S. S. J.: I did photograph people. I went to hospitals and found
deformed third generation babies. I also worked in communities that live around
the plant. These images would have been easy to sell but to me it was important
how human dignity was preserved in the portrayals. I wanted the general public
to experience a space they would never have access to. The plant has been
sealed for the past 27 years. There is still a chemical residue there and
snakes too. Hardly anybody’s been there.
G. N.: Presenting the installation in a container used for the
transportation of industrial goods is a smart way of accusing corporations of
environmental neglect.
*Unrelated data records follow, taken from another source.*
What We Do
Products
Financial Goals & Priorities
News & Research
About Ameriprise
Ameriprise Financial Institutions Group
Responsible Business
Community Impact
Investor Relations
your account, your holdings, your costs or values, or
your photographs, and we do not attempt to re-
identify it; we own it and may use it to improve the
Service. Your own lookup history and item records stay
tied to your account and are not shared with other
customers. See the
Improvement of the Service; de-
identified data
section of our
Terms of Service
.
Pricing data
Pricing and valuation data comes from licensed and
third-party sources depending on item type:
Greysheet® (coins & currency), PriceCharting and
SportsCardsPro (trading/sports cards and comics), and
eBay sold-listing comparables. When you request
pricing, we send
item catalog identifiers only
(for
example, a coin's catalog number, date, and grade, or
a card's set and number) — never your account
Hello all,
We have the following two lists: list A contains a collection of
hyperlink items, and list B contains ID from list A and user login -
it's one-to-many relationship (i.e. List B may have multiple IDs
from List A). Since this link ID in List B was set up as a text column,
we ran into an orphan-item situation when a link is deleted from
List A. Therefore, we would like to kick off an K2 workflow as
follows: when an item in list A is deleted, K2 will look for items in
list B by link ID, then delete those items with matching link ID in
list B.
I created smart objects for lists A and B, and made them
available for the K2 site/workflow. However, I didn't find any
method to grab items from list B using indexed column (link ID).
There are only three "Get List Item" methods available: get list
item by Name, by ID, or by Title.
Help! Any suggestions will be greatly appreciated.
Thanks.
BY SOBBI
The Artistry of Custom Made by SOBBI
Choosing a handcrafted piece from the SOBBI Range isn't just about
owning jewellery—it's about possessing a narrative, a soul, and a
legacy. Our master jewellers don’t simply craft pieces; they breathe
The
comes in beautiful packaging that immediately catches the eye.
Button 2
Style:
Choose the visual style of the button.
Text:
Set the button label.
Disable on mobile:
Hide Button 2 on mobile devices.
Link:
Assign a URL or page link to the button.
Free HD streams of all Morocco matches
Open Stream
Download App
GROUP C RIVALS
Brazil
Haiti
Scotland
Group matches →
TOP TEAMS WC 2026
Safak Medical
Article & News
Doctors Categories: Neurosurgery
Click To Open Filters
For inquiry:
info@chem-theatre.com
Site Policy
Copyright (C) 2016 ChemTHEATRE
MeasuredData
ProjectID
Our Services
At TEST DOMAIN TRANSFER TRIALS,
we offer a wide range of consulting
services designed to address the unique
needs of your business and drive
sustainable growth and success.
To go back to a question I raised earlier, does it speak,
however, of the enormity of the human
tragedy?
S. S. J.: The ‘Box’ is at an angle and inside, there is total
darkness, recreating that midnight in Bhopal
when the trains were pulling into the station. People were gasping and running,
and they had no idea why they could not breathe. The five photographs inside
the box are lenticular images of what they would have seen through the train
windows – images of the factory that was the site of the disaster. As you walk
through the box you lose your balance. I had thought of covering the box with a
satellite image of the factory, but eventually, put only the information about the
chemical composition of the gases, the dates of the disaster and the number of the
people who died, on it.
The US Holocaust Memorial Museum in New
York has a room with just a pile of shoes. When you
enter this space something intense happens to you. Instead of the pictures of
the dead men and women you have only a heap of their sorry possessions. I
believe in art that leaves room for the viewer to engage.